Correctly parsing numbers
Problem
People from different cultures don't write numbers the same way. Another problem? People from a culture sometimes write numbers the way another culture does. There are two things causing these problems: the decimal separator and the digit group separator (commonly named the thousands separator because most cultures split the digits by groups of three).
I will not explore the cultures that split the digits in groups of 2 or 4 today (and probably never will). I will look at the ways to correctly parse numbers when we don't know how people write their numbers.
Separators
There are 3 separators that are commonly used. However, one of those is used both as a thousands separator and a decimal separator depending on the culture.
The point (.) is the most common decimal separator and a lot of people use it even if it's not in their culture.
The comma (,) is the second decimal separator. However, it also plays the part of the thousands separator in English cultures.
The third separator is the space ( ) which is used the thousands separator in cultures where the comma is used as the decimal separator.
Sample issues
Here are some examples of possible number representations from different cultures and the incorrect parsing situations that can occur.

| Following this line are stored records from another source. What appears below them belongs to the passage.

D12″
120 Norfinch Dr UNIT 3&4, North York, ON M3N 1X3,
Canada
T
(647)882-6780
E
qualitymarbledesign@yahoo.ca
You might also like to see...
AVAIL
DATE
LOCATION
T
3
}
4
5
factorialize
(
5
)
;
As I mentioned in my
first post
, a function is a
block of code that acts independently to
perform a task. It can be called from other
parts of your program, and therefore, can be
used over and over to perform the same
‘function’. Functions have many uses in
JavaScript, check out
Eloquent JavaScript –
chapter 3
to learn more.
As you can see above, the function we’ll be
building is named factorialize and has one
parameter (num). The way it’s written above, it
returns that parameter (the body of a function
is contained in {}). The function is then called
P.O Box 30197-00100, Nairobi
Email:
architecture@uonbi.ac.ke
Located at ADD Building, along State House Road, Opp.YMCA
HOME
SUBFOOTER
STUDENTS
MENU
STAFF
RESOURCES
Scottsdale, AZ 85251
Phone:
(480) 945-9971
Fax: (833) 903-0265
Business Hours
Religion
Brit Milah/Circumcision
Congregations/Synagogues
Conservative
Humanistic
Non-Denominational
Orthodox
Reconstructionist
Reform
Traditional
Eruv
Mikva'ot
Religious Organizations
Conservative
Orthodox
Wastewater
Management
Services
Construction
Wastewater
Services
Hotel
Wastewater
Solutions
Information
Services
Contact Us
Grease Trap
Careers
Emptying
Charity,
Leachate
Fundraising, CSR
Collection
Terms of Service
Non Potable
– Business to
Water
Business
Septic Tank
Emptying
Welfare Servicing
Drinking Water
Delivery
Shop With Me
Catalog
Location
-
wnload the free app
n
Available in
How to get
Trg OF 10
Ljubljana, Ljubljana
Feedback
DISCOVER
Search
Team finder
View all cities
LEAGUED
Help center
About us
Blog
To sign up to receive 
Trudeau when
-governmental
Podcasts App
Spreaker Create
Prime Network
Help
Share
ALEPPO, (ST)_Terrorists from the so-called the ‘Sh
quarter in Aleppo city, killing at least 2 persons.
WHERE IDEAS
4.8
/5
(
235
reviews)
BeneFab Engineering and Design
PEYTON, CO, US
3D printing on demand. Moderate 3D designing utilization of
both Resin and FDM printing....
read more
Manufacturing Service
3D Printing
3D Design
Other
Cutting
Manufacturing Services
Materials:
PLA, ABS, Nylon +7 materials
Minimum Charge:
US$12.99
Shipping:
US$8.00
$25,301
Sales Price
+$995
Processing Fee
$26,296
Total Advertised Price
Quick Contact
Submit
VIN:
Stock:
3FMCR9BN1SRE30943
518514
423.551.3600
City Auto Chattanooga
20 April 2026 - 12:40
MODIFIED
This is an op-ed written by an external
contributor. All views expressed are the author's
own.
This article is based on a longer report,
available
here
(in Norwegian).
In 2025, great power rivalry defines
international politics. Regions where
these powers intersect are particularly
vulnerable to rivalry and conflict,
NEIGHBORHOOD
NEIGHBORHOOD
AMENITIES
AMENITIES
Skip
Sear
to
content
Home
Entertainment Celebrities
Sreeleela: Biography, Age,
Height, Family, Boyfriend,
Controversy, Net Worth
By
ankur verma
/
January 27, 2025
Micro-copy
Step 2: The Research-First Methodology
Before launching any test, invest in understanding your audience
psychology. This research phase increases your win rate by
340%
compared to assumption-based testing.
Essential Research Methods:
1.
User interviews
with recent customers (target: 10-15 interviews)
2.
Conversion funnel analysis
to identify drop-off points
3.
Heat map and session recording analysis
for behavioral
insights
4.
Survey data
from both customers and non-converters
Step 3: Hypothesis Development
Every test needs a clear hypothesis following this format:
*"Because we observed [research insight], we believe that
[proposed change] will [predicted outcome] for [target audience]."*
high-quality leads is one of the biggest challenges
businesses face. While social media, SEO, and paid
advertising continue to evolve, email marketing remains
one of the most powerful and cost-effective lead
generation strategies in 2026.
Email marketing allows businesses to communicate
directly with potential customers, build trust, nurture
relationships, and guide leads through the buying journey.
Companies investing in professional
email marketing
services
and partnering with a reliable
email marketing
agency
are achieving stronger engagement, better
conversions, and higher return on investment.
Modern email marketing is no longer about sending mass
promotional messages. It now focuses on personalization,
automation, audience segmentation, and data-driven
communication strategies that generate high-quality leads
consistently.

1000 - 1,000 - 1 000 : The middle one could be parsed as 1 if the culture specifies the comma as the decimal separator
100.100 - 100,100 : The second one could be parsed as both one hundred thousand one hundred or 100.1
100,000.000 - 100 000,000 : Both of those should be a hundred thousand but depending on the culture the second one could be a hundred millions.
Solution
I'll expose my solution using C# syntax, but you can make it work for any language, we'll just use C# because it provides good support for cultures (and that's what I program with).
The idea is to first parse using the user's culture, then use an invariant culture (which specifies the dot as the decimal separator and removes every other special character).
decimal number;// Try parsing using the user’s culture if (decimal.TryParse(NumberInput.Text, NumberStyles.Number, System.Globalization.NumberFormatInfo.CurrentInfo, out number)) { // A number } // Parse using an invariant culture else if (decimal.TryParse(NumberInput.Text, NumberStyles.Number, System.Globalization.NumberFormatInfo.InvariantInfo, out number)) { // A number } else { // Not a number }
By using this solution, people from cultures using the comma as the decimal separator can write by using either the point or the comma. If they use the comma, the first parsing will work. If they use the point, the first parsing will fail because the point is not recognized and that's where the second parsing will be successful.
Conclusion
This may seem like a small issue, but if you work with money in an application used by people from different cultures, correctly parsing their input is critical. Numbers can be a thousand times too big or too small if you don't parse correctly.